Parsing Math Expressions in C#. Tokenization

The science is constantly evolving, the technology is rapidly breaking into our lives, new tools and opportunities are appearing, the only one thing that is permanent is the gloomy expression of the face of your interviewer. And since we’ve figured out how to read the emotions of the interviewer, then we still have problems with reading mathematical expressions. Therefore, in this post, we will analyze the simplest topic in the context of this task - splitting a source string into separate tokens.

As has been mentioned in the previous posts about the postfix notation and shunting-yard algorithm. We have the following types of tokens:

Arithmetic signs: +, -, *, /;
Round brackets (, );
Real numbers; for simplicity let’s use only integer numbers and the numbers with a dot delimiter;
Space is the only delimiter for tokens.

Let’s create a body for the main method in C#. We’re going to read an expression character by character and process them in-place. For our case, it’s enough while other lexical analyzers can require more complex approaches. In the very book, this topic is described quite well.

First, we’re implementing the simplest case: an input line contains only one number, there are neither spaces no operators:

While there are characters read a character and add it to special storage;
If the storage is not empty then create a number based on the characters and add the number to the resulting sequence.

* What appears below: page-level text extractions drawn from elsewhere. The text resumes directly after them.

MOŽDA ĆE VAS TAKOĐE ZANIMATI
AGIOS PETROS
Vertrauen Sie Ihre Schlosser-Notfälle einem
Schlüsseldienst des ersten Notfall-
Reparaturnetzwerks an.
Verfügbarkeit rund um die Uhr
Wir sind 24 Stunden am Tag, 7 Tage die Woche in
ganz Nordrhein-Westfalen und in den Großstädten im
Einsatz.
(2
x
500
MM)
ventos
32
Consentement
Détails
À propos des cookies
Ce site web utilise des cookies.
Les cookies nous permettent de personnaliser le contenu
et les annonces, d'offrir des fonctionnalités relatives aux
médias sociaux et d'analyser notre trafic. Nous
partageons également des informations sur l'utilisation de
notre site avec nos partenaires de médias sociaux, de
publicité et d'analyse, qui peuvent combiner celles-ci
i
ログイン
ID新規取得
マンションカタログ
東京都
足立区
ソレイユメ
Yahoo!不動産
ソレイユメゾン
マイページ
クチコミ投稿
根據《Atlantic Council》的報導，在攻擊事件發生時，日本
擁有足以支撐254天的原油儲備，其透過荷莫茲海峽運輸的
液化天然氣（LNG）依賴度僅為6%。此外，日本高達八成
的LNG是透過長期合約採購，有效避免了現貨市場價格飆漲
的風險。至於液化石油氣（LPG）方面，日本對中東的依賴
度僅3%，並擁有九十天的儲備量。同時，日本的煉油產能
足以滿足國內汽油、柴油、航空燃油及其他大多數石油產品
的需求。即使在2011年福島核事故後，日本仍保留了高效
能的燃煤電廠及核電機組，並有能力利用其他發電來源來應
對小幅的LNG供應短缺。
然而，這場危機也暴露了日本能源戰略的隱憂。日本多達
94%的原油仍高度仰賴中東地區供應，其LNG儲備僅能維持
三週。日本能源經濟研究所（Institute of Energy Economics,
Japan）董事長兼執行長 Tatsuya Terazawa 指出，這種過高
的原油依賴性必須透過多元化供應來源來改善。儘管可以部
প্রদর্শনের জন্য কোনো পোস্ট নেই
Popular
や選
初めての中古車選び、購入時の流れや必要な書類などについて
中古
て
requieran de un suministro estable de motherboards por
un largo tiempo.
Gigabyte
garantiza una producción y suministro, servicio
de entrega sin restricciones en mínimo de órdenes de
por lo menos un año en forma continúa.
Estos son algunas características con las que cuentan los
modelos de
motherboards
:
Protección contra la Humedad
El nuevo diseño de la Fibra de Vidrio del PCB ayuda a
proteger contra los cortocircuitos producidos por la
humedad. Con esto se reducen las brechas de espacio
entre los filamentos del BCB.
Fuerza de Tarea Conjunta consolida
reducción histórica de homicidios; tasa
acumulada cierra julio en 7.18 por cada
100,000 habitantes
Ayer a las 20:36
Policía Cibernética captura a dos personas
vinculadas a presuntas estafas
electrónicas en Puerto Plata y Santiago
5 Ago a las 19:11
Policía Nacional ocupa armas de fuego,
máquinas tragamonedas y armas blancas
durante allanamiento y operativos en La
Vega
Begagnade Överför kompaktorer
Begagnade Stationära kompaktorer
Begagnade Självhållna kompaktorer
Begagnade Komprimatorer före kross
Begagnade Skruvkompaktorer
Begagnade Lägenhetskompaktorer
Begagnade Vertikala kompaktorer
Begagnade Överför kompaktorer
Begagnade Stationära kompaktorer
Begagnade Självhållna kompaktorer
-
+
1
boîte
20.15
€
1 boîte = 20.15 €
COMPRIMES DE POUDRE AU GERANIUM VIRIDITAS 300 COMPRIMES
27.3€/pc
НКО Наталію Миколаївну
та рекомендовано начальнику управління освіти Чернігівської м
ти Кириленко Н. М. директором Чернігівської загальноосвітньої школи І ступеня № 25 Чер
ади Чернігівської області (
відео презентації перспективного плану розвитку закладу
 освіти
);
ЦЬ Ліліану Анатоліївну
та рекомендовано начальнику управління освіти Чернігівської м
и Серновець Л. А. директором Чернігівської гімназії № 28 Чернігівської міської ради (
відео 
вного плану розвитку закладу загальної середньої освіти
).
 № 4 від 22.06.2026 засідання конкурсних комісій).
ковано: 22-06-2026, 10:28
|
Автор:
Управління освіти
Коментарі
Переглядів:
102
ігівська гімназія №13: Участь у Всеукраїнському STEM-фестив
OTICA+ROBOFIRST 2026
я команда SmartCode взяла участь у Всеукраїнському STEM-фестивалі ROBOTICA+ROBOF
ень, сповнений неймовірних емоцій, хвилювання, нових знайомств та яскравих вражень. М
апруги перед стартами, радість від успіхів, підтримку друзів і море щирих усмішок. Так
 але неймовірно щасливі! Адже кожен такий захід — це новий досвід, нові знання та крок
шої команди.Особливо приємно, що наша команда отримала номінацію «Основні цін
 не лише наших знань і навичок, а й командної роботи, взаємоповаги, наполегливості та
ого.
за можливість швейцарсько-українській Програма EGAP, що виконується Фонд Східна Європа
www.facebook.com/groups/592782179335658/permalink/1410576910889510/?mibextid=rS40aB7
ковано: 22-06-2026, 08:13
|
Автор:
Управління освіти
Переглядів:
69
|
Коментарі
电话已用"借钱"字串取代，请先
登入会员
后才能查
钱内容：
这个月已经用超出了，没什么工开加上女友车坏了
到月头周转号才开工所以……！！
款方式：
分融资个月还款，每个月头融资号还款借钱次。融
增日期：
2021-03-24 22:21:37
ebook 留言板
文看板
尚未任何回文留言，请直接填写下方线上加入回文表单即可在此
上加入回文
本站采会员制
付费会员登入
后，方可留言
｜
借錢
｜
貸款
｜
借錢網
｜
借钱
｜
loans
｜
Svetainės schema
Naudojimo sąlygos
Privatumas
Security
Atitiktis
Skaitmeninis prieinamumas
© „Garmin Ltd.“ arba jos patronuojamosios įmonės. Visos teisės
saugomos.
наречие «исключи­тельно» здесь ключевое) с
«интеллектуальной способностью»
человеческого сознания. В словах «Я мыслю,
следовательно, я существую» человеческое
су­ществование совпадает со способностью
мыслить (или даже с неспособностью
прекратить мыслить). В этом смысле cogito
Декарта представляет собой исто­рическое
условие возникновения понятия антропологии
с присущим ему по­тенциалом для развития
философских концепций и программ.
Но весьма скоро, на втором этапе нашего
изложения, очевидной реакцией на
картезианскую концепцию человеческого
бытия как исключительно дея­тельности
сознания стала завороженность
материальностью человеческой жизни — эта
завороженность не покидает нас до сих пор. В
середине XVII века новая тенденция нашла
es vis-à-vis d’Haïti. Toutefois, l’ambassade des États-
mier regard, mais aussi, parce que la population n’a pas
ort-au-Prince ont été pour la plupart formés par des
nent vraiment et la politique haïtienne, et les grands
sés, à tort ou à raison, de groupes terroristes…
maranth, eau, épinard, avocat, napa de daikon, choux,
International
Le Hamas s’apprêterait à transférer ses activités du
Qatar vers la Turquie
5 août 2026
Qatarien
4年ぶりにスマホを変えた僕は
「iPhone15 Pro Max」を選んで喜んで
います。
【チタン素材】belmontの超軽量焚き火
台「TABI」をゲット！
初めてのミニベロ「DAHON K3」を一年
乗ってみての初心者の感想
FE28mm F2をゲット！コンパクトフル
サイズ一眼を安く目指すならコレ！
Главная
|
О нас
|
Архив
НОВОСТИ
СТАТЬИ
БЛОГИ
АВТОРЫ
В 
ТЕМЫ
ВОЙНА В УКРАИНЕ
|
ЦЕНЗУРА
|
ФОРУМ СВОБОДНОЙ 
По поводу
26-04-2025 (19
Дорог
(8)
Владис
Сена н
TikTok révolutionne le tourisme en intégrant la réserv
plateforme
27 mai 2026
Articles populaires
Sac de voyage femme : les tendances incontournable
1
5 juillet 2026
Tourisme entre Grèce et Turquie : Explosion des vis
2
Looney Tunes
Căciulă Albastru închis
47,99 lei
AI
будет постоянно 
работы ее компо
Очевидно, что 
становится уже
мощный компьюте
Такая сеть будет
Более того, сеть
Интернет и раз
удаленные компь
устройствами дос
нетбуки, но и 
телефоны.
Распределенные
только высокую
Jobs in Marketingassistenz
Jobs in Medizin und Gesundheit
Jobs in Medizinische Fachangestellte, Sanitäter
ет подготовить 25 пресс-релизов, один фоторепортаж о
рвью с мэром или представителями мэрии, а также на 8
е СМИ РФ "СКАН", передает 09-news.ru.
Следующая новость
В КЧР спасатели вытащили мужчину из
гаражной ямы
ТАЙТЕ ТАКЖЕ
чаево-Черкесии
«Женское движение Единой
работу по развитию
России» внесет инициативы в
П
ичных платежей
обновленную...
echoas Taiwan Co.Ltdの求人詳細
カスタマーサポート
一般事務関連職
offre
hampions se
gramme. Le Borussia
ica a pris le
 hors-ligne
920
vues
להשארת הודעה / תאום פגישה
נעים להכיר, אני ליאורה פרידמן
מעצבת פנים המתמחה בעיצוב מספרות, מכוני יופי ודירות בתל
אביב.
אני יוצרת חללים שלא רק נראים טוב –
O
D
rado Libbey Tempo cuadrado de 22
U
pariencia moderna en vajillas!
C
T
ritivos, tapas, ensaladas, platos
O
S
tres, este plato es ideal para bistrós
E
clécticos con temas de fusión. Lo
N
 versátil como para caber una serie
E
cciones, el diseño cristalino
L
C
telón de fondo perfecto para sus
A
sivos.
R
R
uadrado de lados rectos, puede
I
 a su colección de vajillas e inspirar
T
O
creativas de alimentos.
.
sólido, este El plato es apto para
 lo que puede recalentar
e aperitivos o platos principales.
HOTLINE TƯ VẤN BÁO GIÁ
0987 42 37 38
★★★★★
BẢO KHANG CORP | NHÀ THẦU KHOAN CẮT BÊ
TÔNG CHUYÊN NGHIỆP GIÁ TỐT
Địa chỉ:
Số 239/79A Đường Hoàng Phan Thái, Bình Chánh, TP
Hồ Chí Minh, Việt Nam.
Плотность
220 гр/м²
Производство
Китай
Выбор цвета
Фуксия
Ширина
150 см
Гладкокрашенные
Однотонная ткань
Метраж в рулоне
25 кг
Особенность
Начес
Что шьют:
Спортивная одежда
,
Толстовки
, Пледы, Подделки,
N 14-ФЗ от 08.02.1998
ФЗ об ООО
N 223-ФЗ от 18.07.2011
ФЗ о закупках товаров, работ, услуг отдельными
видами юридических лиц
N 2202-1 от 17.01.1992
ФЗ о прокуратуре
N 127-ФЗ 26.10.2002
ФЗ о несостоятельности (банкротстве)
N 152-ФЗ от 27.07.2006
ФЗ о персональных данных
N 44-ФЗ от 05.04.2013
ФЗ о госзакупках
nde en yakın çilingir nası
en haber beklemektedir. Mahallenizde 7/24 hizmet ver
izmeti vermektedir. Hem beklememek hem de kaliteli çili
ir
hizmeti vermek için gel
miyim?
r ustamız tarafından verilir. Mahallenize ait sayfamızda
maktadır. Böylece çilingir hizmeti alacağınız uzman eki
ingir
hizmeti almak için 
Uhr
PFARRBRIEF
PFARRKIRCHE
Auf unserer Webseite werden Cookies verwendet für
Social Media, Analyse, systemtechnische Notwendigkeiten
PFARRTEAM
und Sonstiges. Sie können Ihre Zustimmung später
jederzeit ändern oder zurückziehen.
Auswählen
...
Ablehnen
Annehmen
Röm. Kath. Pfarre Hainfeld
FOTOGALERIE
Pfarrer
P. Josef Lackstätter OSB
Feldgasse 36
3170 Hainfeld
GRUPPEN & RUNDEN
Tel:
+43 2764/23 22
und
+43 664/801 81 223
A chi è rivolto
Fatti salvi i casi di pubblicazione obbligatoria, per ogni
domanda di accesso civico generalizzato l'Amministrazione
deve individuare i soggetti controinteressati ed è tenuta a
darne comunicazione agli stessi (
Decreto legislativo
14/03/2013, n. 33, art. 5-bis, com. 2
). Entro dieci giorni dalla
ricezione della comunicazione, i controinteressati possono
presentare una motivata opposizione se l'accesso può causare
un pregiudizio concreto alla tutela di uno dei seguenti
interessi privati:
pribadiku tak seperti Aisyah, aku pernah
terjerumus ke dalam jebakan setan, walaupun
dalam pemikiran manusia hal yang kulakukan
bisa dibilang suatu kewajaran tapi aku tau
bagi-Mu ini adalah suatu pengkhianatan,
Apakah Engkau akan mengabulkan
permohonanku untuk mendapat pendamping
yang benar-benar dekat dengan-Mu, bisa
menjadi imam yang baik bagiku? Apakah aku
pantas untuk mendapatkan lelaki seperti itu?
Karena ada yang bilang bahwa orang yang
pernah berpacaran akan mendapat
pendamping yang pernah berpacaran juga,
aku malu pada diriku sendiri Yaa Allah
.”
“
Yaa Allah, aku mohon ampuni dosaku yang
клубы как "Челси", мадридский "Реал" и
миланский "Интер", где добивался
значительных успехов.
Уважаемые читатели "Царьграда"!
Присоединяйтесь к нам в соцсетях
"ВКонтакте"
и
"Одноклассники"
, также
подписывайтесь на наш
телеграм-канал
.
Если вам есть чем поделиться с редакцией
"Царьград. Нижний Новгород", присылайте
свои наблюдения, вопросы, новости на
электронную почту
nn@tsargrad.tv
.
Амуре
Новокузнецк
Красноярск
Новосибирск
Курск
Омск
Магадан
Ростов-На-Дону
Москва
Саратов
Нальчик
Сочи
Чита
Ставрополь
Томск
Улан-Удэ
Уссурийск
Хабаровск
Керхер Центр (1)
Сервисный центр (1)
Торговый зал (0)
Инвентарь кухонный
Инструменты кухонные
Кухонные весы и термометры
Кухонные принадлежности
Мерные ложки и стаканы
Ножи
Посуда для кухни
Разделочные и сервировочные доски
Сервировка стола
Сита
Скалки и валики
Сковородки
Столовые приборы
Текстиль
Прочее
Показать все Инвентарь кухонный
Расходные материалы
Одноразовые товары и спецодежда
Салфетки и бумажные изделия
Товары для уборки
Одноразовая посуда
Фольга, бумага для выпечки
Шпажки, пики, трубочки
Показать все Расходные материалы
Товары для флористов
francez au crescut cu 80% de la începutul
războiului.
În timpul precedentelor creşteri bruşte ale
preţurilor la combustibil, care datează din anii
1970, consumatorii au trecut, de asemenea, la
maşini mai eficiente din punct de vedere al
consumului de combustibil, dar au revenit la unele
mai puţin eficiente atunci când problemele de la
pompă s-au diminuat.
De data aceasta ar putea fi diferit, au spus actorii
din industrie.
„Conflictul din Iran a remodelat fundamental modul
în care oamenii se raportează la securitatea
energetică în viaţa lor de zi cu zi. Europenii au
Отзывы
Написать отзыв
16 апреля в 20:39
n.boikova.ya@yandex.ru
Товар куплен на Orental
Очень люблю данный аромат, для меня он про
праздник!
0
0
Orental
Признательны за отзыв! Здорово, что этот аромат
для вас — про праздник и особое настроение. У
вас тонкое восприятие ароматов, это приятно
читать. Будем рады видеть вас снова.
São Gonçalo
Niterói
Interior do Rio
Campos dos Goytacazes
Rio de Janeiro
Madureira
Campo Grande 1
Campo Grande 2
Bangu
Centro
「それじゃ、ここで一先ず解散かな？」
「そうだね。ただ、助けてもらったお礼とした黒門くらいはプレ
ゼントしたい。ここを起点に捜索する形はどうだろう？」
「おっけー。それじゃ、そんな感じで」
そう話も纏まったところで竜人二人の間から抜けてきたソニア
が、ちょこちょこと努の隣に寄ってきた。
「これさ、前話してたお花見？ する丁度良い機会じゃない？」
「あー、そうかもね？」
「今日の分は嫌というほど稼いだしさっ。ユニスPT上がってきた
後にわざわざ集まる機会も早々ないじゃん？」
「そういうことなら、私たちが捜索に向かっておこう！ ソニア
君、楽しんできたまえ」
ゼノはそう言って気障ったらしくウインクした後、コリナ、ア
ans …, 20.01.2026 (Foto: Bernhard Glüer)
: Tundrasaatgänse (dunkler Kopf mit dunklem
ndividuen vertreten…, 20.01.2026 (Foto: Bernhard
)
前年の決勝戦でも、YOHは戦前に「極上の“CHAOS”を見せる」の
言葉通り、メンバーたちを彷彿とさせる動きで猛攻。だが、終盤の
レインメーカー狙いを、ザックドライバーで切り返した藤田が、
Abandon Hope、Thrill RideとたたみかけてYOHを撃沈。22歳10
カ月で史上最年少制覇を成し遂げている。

Let’s complicate the task a bit by allowing the use of several numbers separated by spaces. Then the conversion into tokens can be represented as follows:

While there are characters take a character:
- If the character is a separator (a space in our case), then convert the previously saved characters in the storage to a number and add the number to the resulting sequence;
- Otherwise, add the character to the numbers storage.
If the storage contains characters then convert the characters to a number and add the number to the resulting sequence.

The last thing we need to add is a processor for operators. As in our problem statement, every operator can be represented by only a single character then when we meet an operator character during the processing we can convert it and put it to the resulting sequence at once. Then the final algorithm looks like this:

While there are characters take a character:
- If the character is a separator (a space in our case), then convert the previously saved characters in the numbers storage to a number and add the number to the resulting sequence;
- If the character is an operator then convert the previously saved characters in the numbers storage to a number and add the number to the resulting sequence, after which add the operator token to the resulting sequence;
- Otherwise, add the character to the numbers storage.
If the storage contains characters then convert the characters to a number and add the number to the resulting sequence.

As always, the full implementation can be found on the GitHub of the coding-interview project, while with the post we are finishing the topic of parsing mathematical expressions. I hope that everything has been informative and interesting. See you!